Figure 6. Schematic illustration showing hypothesized effect of information transfer on flow and oxygenation in networks.

Top: in normal tissue, information transfer ensures that long pathways (L) receive adequate flow and short pathways (S) are not overperfused. Bottom: in tumor tissue, loss of conducted responses causes functional shunting via short pathways (S). Long pathways (L) are underperfused and hypoxic. Red and blue colors denote high and low oxygen levels respectively.

Figure 7. Functional and structural parameters for mesenteric networks obtained using measured vessel diameters and after simulated adaptation.

Upper panel: oxygen deficit, O_2def.
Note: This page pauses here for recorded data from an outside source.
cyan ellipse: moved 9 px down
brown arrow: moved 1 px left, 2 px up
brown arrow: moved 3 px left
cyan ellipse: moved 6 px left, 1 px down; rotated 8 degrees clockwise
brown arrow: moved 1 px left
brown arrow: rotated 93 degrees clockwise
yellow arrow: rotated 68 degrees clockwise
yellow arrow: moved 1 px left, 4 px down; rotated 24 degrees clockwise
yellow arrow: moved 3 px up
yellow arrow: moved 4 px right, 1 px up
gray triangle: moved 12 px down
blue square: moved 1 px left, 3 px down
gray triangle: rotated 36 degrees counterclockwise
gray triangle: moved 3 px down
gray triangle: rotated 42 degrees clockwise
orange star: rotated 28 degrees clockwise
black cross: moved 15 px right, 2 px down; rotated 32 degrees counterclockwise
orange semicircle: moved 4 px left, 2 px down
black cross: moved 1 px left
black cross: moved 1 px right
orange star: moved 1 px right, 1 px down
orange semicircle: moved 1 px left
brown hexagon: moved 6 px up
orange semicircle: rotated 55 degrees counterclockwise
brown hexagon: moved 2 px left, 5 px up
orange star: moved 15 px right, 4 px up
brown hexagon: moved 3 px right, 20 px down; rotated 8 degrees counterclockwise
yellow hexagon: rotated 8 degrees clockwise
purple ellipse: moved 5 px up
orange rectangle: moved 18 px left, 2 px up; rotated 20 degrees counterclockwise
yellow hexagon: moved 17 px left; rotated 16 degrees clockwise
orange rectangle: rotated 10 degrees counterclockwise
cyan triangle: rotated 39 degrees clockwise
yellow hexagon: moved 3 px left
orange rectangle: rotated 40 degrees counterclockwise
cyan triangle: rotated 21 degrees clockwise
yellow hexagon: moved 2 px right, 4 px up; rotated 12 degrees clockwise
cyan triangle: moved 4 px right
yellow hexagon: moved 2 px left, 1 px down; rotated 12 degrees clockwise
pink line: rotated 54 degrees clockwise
Lower panel: variability of cubed diameter at bifurcations, d³ _var. Three different adaptation modes are shown. The ‘deterministic adaptation’ (second bars from left) uses sensitivity parameters as previously established for mesenteric networks without considering diameter measurement error or biological heterogeneity. Levels for oxygen deficit and structural heterogeneity are lower than those using measured diameters. Inclusion of diameter measurement error brings the parameters close to those obtained with experimentally observed vessel diameters (third bars from left). The further addition of a biological variability in vascular sensitivity to local stimuli and optimization of sensitivity parameters (k_h, k_c, k_s and Ran-k_s) allows for a close match of the simulation results to the experimental situation (normal adaptation, right bars). Mean values for three networks are shown with standard deviations.